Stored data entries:
—————
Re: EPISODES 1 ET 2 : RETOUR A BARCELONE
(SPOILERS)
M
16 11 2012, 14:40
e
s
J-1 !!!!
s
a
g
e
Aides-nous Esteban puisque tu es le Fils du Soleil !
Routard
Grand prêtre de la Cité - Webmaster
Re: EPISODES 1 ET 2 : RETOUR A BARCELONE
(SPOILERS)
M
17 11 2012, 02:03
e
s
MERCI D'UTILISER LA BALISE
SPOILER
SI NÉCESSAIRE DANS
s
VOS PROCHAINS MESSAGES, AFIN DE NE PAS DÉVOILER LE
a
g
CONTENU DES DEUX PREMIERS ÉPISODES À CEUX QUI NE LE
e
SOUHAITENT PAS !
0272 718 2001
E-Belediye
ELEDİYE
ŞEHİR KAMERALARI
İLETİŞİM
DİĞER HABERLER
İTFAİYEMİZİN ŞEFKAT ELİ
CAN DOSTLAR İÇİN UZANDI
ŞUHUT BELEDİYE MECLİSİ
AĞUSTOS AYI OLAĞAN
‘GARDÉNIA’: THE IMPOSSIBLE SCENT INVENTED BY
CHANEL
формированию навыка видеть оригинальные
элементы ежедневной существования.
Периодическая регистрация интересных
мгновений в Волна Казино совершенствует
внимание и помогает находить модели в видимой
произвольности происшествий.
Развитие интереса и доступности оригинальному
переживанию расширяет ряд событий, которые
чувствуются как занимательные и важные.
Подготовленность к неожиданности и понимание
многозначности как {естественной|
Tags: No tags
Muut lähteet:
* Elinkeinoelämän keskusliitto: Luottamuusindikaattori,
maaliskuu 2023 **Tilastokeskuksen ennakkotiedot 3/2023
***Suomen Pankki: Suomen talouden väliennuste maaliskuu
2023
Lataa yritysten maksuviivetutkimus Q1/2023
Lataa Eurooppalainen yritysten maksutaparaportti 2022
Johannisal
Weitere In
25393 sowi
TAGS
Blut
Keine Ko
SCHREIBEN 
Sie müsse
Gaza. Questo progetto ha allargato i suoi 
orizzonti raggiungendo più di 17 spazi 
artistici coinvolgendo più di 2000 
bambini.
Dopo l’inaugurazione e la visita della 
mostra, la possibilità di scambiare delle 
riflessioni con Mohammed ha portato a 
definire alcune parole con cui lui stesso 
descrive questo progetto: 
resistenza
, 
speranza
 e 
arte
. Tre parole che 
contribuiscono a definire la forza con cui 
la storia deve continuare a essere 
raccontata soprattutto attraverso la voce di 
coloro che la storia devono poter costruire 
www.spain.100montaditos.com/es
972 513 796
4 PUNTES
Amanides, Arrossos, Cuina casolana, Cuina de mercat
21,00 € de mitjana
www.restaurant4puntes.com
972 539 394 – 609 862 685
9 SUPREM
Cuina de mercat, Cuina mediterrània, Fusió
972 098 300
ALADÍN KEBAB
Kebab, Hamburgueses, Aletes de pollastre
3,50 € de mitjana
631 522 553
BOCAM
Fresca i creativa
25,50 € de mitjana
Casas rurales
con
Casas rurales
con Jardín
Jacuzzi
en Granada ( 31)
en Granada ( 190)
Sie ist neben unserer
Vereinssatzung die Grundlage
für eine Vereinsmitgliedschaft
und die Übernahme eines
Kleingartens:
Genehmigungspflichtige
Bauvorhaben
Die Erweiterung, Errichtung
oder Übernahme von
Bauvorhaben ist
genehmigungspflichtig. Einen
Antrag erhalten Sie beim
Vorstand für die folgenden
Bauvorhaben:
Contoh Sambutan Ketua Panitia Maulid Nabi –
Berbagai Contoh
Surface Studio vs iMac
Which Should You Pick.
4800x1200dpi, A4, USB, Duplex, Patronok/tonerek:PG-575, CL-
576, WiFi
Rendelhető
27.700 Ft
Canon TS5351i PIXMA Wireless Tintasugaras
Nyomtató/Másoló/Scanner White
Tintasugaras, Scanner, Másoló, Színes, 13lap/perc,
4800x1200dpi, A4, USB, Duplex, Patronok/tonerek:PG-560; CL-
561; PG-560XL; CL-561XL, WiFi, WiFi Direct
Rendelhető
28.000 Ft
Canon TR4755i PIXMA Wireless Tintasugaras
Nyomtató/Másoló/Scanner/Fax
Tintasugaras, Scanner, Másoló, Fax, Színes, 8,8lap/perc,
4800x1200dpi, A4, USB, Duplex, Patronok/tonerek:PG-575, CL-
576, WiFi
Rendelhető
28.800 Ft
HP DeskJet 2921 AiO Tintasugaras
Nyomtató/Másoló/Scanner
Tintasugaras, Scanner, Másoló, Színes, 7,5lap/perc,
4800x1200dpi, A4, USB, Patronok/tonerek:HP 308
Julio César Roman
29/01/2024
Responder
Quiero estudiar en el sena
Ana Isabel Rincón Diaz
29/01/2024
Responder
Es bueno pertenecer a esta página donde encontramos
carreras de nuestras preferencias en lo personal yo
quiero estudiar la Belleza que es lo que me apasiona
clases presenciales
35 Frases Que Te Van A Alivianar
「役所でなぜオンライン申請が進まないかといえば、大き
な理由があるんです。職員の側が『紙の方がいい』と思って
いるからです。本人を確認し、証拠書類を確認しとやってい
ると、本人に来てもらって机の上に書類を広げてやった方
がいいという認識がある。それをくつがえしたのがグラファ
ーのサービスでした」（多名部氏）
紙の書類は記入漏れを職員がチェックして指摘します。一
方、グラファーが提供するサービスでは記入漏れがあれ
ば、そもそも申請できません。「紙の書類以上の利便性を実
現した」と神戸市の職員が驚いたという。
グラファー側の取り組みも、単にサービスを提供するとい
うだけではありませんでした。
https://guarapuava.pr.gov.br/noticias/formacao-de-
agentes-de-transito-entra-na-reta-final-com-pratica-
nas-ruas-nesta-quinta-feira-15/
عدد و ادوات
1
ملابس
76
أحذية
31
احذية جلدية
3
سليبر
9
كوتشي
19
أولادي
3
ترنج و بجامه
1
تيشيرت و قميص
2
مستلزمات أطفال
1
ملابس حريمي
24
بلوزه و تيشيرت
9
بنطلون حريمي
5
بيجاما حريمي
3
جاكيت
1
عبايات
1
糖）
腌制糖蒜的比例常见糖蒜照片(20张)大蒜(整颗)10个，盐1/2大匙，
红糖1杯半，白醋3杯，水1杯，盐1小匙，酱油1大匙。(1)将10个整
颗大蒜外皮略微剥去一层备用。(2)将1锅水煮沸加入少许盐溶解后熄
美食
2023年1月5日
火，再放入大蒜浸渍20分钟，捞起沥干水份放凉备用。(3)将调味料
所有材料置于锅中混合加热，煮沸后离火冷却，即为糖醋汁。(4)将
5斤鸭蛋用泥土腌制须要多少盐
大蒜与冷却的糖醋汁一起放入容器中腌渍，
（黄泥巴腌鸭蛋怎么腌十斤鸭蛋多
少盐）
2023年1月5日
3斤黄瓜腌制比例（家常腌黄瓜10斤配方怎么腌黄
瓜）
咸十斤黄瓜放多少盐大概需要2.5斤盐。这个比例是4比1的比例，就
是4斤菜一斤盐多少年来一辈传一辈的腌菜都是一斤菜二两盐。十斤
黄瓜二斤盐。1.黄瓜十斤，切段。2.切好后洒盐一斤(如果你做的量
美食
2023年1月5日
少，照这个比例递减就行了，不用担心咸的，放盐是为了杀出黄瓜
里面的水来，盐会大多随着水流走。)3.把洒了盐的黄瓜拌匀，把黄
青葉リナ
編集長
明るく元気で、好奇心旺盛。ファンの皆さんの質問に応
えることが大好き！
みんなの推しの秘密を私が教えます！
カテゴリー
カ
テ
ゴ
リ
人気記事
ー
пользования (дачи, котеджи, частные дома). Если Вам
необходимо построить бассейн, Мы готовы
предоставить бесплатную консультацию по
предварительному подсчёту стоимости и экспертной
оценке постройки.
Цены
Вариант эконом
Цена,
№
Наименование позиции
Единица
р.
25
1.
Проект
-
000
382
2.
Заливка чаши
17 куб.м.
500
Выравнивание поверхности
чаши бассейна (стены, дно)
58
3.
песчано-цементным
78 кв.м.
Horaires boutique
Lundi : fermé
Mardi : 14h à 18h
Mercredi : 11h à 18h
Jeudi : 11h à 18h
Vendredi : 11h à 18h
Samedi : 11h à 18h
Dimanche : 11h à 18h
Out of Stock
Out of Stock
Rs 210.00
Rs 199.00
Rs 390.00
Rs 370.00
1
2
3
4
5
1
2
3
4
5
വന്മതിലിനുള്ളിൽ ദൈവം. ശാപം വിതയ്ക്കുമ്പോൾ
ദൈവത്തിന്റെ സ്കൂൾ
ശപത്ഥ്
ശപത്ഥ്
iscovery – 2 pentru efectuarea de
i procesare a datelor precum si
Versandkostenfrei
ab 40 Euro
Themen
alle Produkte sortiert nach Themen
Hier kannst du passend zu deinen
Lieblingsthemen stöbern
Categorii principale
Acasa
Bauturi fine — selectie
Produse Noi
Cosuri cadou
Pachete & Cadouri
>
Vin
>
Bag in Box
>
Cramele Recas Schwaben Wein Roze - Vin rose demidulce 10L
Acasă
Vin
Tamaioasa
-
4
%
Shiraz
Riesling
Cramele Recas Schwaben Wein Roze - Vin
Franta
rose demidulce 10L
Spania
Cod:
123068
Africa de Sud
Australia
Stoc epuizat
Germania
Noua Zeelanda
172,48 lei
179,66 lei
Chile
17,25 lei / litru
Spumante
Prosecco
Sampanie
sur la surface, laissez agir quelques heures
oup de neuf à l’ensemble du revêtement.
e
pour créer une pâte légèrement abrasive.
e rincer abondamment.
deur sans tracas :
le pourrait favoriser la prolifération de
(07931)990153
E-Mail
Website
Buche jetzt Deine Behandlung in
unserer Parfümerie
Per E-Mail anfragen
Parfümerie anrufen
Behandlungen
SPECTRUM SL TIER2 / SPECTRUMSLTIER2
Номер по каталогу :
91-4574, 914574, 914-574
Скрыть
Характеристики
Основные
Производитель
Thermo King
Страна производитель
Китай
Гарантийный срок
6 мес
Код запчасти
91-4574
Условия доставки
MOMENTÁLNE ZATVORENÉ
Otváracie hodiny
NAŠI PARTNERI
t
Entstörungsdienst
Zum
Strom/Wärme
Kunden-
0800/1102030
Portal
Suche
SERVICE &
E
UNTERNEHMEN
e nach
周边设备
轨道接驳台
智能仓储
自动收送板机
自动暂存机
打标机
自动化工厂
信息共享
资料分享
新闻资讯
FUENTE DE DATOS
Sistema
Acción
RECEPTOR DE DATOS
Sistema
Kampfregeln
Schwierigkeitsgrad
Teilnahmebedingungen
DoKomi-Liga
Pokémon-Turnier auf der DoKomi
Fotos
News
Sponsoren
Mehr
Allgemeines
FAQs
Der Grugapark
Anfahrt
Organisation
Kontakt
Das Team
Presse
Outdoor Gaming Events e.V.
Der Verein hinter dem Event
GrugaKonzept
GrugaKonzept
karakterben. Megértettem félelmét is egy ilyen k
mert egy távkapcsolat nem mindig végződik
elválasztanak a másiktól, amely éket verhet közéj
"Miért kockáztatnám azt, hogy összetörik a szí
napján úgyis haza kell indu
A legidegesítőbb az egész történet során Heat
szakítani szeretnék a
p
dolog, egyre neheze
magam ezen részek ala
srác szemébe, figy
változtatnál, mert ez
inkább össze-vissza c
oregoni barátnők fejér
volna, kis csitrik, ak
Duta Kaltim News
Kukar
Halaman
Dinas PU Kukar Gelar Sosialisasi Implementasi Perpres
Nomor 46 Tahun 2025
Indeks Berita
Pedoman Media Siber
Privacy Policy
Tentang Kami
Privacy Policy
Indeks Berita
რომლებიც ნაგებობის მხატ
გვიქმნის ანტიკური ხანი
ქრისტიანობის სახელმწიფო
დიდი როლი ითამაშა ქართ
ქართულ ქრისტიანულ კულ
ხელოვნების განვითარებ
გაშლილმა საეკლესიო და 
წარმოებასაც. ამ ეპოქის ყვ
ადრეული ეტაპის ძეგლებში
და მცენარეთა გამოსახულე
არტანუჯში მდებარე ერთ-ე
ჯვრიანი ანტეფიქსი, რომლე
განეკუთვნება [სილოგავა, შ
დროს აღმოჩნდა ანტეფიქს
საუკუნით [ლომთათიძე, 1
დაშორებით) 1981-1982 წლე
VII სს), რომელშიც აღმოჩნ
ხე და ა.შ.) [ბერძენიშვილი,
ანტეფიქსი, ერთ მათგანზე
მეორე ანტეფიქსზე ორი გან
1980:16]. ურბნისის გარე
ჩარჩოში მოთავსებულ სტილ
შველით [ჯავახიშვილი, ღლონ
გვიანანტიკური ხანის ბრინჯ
—————
→ Exercise instructions: Reproduce the lines from the start of the records through the line containing "mostra, la possibilità di scambiare delle", inclusive, with nothing changed.

→ Your response:
Re: EPISODES 1 ET 2 : RETOUR A BARCELONE
(SPOILERS)
M
16 11 2012, 14:40
e
s
J-1 !!!!
s
a
g
e
Aides-nous Esteban puisque tu es le Fils du Soleil !
Routard
Grand prêtre de la Cité - Webmaster
Re: EPISODES 1 ET 2 : RETOUR A BARCELONE
(SPOILERS)
M
17 11 2012, 02:03
e
s
MERCI D'UTILISER LA BALISE
SPOILER
SI NÉCESSAIRE DANS
s
VOS PROCHAINS MESSAGES, AFIN DE NE PAS DÉVOILER LE
a
g
CONTENU DES DEUX PREMIERS ÉPISODES À CEUX QUI NE LE
e
SOUHAITENT PAS !
0272 718 2001
E-Belediye
ELEDİYE
ŞEHİR KAMERALARI
İLETİŞİM
DİĞER HABERLER
İTFAİYEMİZİN ŞEFKAT ELİ
CAN DOSTLAR İÇİN UZANDI
ŞUHUT BELEDİYE MECLİSİ
AĞUSTOS AYI OLAĞAN
‘GARDÉNIA’: THE IMPOSSIBLE SCENT INVENTED BY
CHANEL
формированию навыка видеть оригинальные
элементы ежедневной существования.
Периодическая регистрация интересных
мгновений в Волна Казино совершенствует
внимание и помогает находить модели в видимой
произвольности происшествий.
Развитие интереса и доступности оригинальному
переживанию расширяет ряд событий, которые
чувствуются как занимательные и важные.
Подготовленность к неожиданности и понимание
многозначности как {естественной|
Tags: No tags
Muut lähteet:
* Elinkeinoelämän keskusliitto: Luottamuusindikaattori,
maaliskuu 2023 **Tilastokeskuksen ennakkotiedot 3/2023
***Suomen Pankki: Suomen talouden väliennuste maaliskuu
2023
Lataa yritysten maksuviivetutkimus Q1/2023
Lataa Eurooppalainen yritysten maksutaparaportti 2022
Johannisal
Weitere In
25393 sowi
TAGS
Blut
Keine Ko
SCHREIBEN 
Sie müsse
Gaza. Questo progetto ha allargato i suoi 
orizzonti raggiungendo più di 17 spazi 
artistici coinvolgendo più di 2000 
bambini.
Dopo l’inaugurazione e la visita della 
mostra, la possibilità di scambiare delle 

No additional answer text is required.